- Required actions -
(a) In the reward module code, what value does the RewardConfig call assign to incorrect_reward?
(b) Rewrite the stretch of the reward module code from "This module contains" through "answers when necessary.", putting "accuracy" in place of "correctness".
(c) Write the next lines of the reward module code, picking up after its final line.

- Document excerpt -
★ ★ ★ ★

"""
This module contains the RewardMathFn class, which evaluates mathematical answers
and assigns rewards based on their correctness. It utilizes a language model to 
validate answers when necessary.
"""
from typing import List, Union

from deepscaler.rewards import RewardConfig, RewardFn, RewardInput, RewardOutput, RewardType

from deepscaler.rewards.math_reward import RewardMathFn

def deepscaler_reward_fn_impl1(solution_str: str, ground_truth: Union[str, List[str]], enable_llm = False):
    reward_config = RewardConfig(incorrect_reward=-0.5, correct_reward=1.0, format_error_reward=-1, unk_error_reward=-1)
    reward_config.use_math_orm = enable_llm
    reward_fn = RewardMathFn(reward_config)
    reward_response = reward_fn(RewardInput(problem=solution_str, problem_type=RewardType.MATH, model_response=solution_str, ground_truth={"answer": ground_truth}))

★ ★ ★ ★

- Records provided -
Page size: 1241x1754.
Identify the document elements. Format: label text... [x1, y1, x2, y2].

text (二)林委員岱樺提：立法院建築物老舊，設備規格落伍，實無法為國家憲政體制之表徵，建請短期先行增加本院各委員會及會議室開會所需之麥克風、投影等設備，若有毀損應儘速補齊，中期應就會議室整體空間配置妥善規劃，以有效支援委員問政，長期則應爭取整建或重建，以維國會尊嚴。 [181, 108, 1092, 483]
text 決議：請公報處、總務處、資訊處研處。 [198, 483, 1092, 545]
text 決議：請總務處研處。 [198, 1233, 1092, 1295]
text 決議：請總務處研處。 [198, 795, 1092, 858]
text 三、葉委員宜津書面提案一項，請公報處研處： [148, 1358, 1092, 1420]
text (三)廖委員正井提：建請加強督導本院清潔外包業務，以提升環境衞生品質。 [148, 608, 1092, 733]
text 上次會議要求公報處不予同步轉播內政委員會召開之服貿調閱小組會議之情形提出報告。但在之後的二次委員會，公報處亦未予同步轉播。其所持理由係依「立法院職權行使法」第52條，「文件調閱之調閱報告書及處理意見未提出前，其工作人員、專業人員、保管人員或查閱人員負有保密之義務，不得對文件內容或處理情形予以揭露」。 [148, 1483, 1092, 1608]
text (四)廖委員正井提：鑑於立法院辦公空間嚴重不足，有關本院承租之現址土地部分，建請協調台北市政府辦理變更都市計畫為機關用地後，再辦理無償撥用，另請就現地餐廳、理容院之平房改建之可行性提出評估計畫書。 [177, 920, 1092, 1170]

★ ★ ★ ★

- Solved tasks -
(a) -0.5

(b)
This module contains the RewardMathFn class, which evaluates mathematical answers
and assigns rewards based on their accuracy. It utilizes a language model to 
validate answers when necessary.

(c)
    # return reward_response.is_correct
    return reward_response.reward

def math_verify_reward_fn(solution_str: str, ground_truth: Union[str, List[str]], enable_llm = False):
    # ground_truth = "\\boxed{" + ground_truth + "}"
    assert isinstance(ground_truth, str)
    acc_reward = accuracy_reward([solution_str], [ground_truth])[0]
    f_reward = format_reward([solution_str])[0]
    return acc_reward * f_reward

def accuracy_reward(completions, solution, **kwargs):
    from math_verify import LatexExtractionConfig, parse, verify
    from latex2sympy2_extended import NormalizationConfig

    """Reward function that checks if the completion is the same as the ground truth."""
    contents = completions
    rewards = []
    for content, sol in zip(contents, solution):
        gold_parsed = parse(
            sol,
            extraction_mode="first_match",
            extraction_config=[LatexExtractionConfig()],
        )
        if len(gold_parsed) != 0:
            # We require the answer to be provided in correct latex (no malformed operators)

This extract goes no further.